*What you have to do*
Look through the data below. Show each line where the string "California" occurs.

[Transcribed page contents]
◇ ◇ ◇

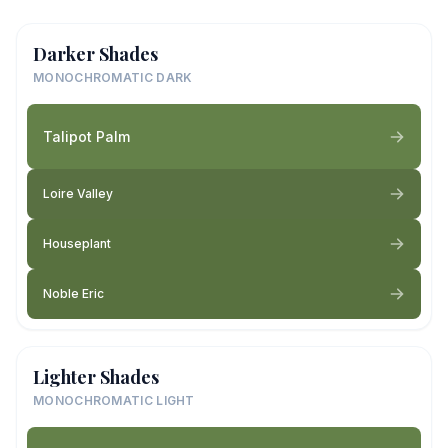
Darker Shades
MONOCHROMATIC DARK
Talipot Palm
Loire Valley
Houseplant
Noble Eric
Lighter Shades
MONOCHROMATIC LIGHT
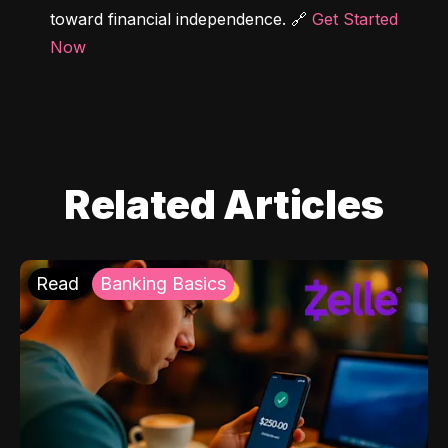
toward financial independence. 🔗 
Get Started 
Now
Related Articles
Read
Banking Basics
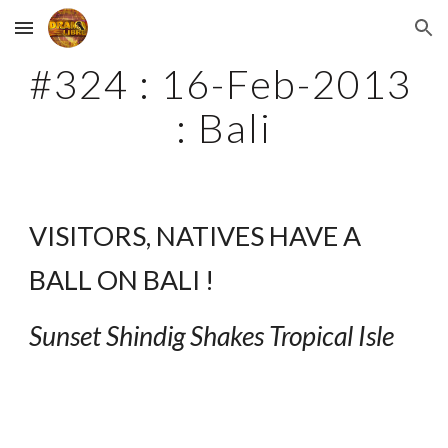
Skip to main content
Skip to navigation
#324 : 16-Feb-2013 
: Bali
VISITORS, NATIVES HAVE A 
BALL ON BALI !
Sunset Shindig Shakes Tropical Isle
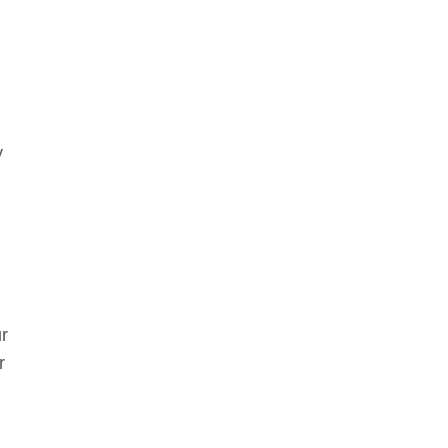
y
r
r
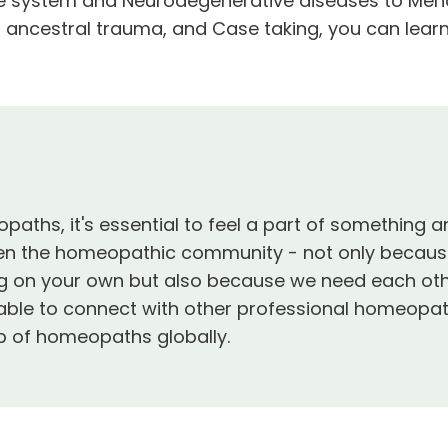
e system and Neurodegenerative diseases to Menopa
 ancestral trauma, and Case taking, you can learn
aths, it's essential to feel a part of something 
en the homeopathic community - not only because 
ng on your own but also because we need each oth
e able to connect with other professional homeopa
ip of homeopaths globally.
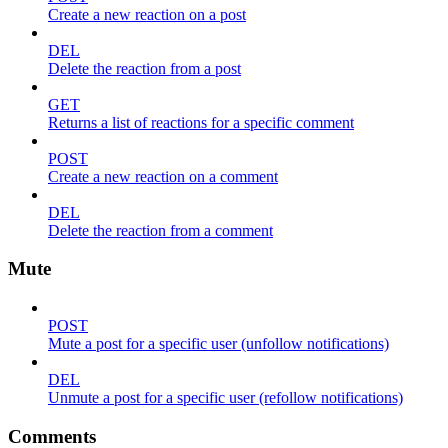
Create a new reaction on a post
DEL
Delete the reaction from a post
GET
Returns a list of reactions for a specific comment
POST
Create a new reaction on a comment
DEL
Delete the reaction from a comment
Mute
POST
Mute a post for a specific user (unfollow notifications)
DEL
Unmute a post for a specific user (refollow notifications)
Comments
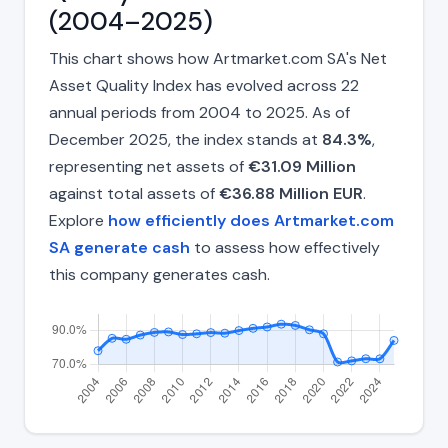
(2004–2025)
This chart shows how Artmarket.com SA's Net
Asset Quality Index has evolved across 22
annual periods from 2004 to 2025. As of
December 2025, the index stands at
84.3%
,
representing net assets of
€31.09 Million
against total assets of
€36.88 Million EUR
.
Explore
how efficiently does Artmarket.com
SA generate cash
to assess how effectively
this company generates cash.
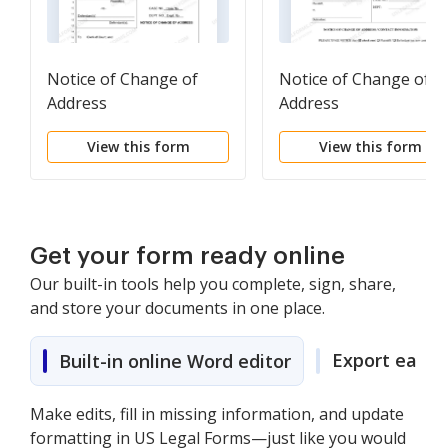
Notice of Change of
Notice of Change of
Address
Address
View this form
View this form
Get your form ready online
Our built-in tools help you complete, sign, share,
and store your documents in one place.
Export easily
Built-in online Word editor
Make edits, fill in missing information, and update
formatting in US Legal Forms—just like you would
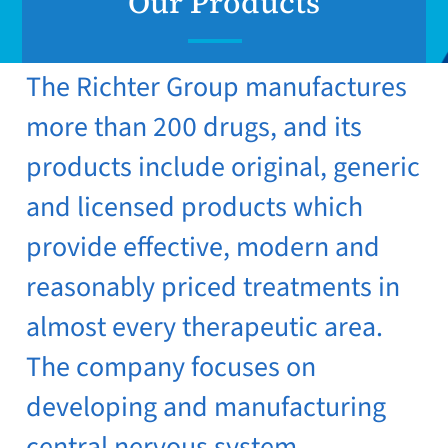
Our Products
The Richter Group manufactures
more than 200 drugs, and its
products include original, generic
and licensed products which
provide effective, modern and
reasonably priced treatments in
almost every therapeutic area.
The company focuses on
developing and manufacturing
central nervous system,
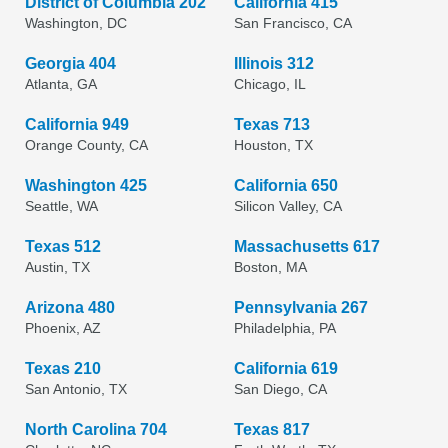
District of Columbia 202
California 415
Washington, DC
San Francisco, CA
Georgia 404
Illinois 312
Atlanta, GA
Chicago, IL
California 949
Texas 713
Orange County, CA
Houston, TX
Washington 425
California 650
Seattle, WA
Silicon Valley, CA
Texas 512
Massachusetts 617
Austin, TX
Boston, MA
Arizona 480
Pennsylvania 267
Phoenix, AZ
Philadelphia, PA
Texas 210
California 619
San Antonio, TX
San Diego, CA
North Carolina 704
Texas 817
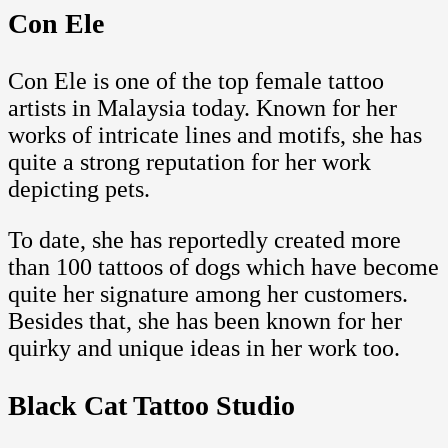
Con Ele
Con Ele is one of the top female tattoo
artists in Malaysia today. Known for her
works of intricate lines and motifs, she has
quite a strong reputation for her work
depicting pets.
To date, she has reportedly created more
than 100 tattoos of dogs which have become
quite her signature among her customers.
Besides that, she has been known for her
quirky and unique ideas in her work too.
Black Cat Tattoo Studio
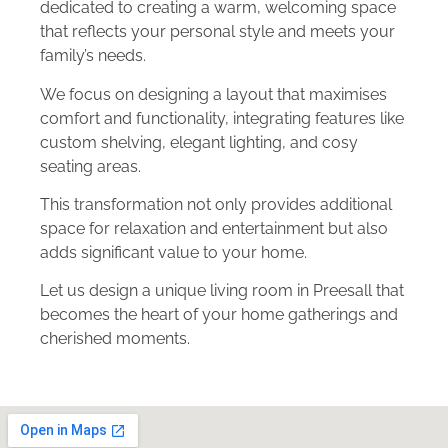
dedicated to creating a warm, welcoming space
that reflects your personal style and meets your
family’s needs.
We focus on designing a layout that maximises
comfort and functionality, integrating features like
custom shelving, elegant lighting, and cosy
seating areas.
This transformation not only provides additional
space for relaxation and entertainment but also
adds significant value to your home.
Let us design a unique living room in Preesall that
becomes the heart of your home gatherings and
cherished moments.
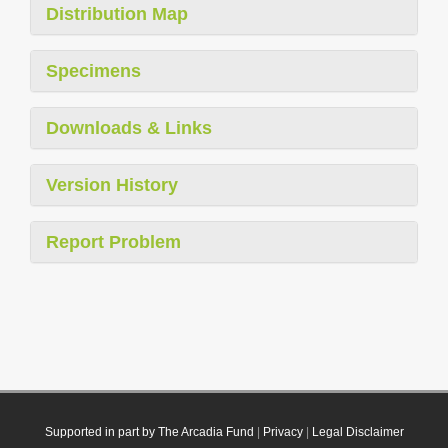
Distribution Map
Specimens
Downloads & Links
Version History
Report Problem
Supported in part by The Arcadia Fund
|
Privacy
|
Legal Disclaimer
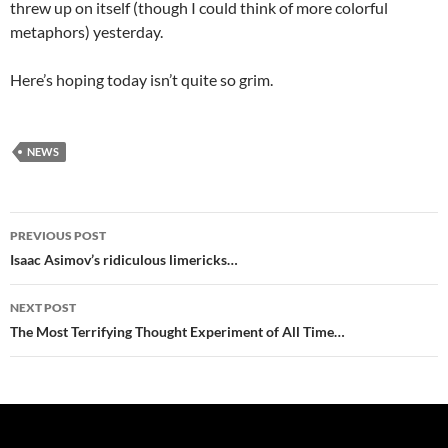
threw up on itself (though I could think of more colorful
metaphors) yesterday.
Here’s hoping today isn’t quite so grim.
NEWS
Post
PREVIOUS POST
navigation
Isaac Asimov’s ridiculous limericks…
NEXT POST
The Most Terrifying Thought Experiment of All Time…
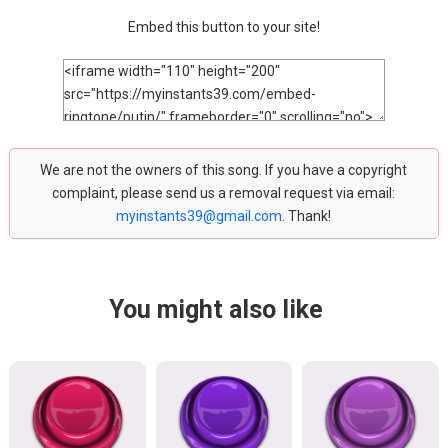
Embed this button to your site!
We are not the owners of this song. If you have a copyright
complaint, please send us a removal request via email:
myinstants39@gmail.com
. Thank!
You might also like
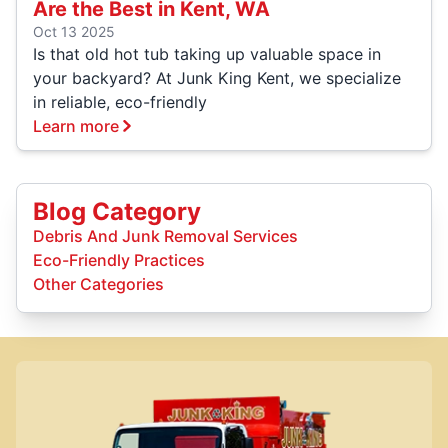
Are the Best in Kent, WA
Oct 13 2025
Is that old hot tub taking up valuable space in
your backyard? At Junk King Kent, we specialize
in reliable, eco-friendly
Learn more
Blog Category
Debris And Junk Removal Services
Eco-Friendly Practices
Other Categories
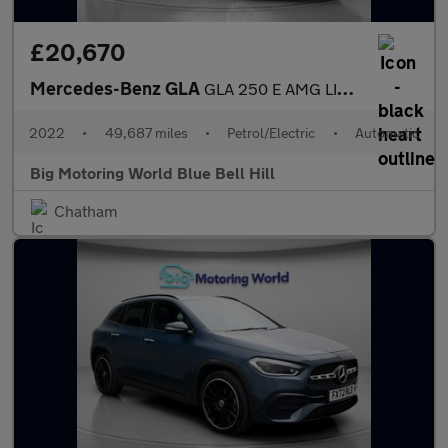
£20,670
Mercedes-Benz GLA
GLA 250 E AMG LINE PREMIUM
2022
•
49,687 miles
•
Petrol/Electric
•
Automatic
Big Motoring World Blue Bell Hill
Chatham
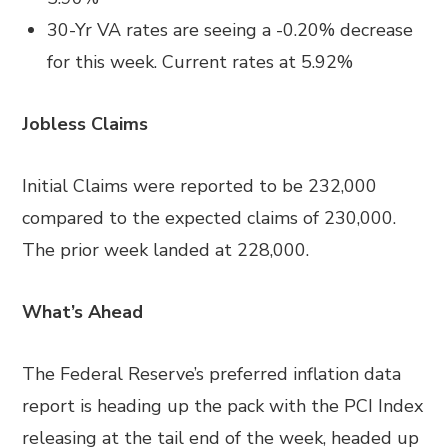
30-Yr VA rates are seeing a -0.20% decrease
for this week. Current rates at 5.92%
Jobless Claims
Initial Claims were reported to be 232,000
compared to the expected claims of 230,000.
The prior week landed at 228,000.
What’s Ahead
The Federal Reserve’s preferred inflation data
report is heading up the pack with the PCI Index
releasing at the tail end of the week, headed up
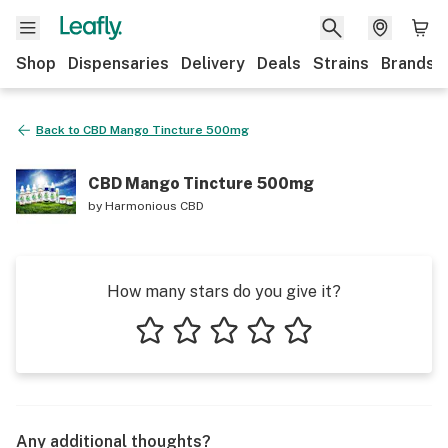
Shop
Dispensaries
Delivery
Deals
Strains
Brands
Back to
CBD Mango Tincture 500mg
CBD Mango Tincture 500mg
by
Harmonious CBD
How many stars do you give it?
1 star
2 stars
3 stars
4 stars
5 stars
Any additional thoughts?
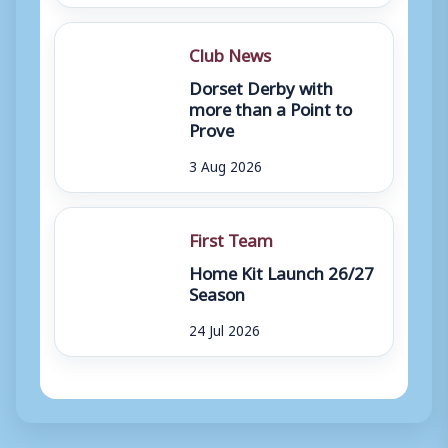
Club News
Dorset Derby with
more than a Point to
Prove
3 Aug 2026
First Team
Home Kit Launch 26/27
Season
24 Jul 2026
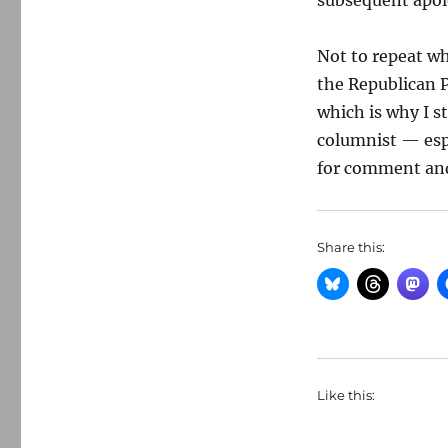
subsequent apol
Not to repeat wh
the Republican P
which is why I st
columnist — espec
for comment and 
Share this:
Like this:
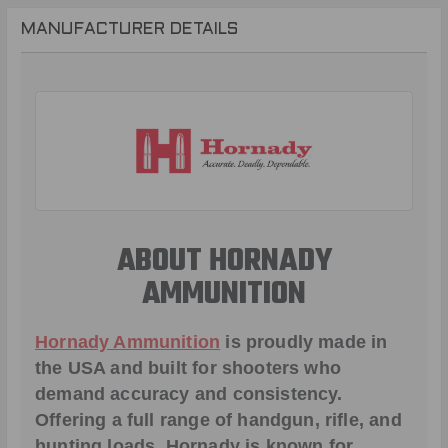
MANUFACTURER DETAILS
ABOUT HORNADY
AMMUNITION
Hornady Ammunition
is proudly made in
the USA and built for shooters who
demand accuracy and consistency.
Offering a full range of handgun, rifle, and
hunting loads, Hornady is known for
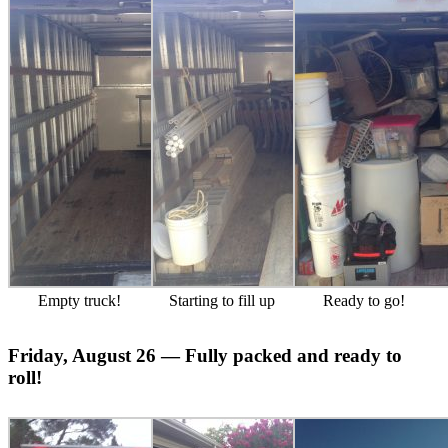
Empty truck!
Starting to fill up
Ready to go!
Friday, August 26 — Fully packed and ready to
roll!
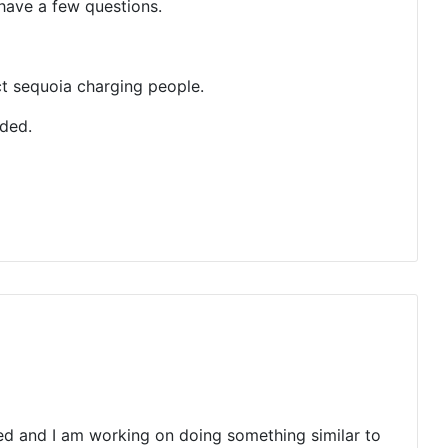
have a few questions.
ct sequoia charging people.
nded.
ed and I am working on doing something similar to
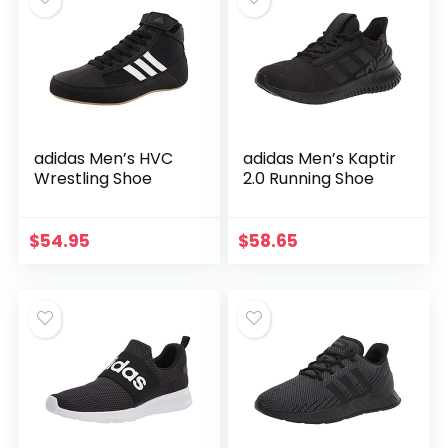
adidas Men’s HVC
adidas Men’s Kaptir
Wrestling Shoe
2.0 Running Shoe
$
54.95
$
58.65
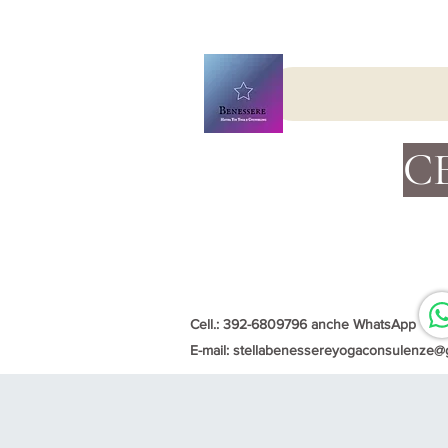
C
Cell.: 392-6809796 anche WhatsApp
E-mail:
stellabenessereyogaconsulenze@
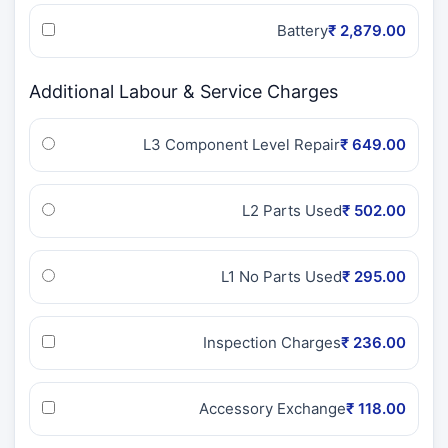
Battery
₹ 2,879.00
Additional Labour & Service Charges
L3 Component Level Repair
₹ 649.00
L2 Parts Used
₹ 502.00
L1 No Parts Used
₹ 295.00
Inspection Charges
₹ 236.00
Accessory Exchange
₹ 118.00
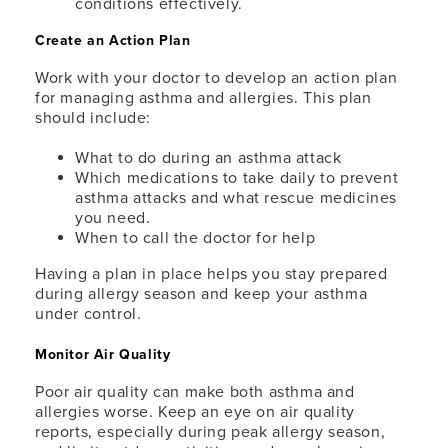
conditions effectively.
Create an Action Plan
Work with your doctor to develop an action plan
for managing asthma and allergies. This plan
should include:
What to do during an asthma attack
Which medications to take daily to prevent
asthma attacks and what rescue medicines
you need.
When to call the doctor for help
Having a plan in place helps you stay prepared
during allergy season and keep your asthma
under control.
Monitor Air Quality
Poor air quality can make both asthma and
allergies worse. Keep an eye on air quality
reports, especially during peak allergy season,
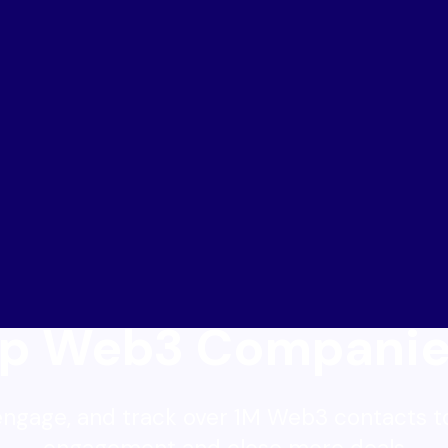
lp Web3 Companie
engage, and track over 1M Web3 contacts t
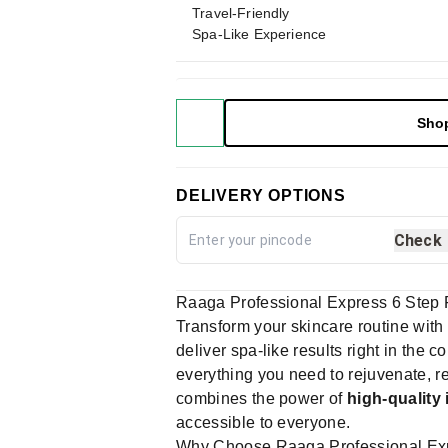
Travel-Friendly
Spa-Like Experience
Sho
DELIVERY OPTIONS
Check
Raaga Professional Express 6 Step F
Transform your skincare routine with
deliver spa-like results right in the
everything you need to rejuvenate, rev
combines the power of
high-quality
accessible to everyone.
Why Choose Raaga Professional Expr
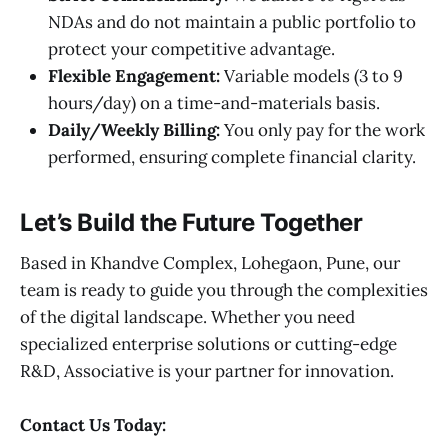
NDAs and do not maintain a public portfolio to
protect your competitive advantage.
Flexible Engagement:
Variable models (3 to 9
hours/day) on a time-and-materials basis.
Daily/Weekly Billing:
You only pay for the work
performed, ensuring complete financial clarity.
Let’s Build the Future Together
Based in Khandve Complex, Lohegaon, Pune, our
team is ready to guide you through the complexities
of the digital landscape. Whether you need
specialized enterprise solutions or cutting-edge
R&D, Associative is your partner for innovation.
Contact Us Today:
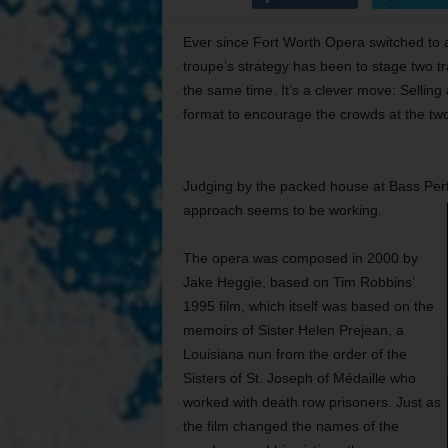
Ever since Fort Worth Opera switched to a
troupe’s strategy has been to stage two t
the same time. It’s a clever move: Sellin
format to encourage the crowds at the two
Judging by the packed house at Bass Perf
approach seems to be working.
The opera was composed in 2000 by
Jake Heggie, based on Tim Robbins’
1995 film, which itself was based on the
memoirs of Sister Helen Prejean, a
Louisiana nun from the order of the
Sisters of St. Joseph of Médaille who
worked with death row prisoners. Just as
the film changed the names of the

◇ ◇ ◇

*Reply*
California 415
California 949
California 650
California 619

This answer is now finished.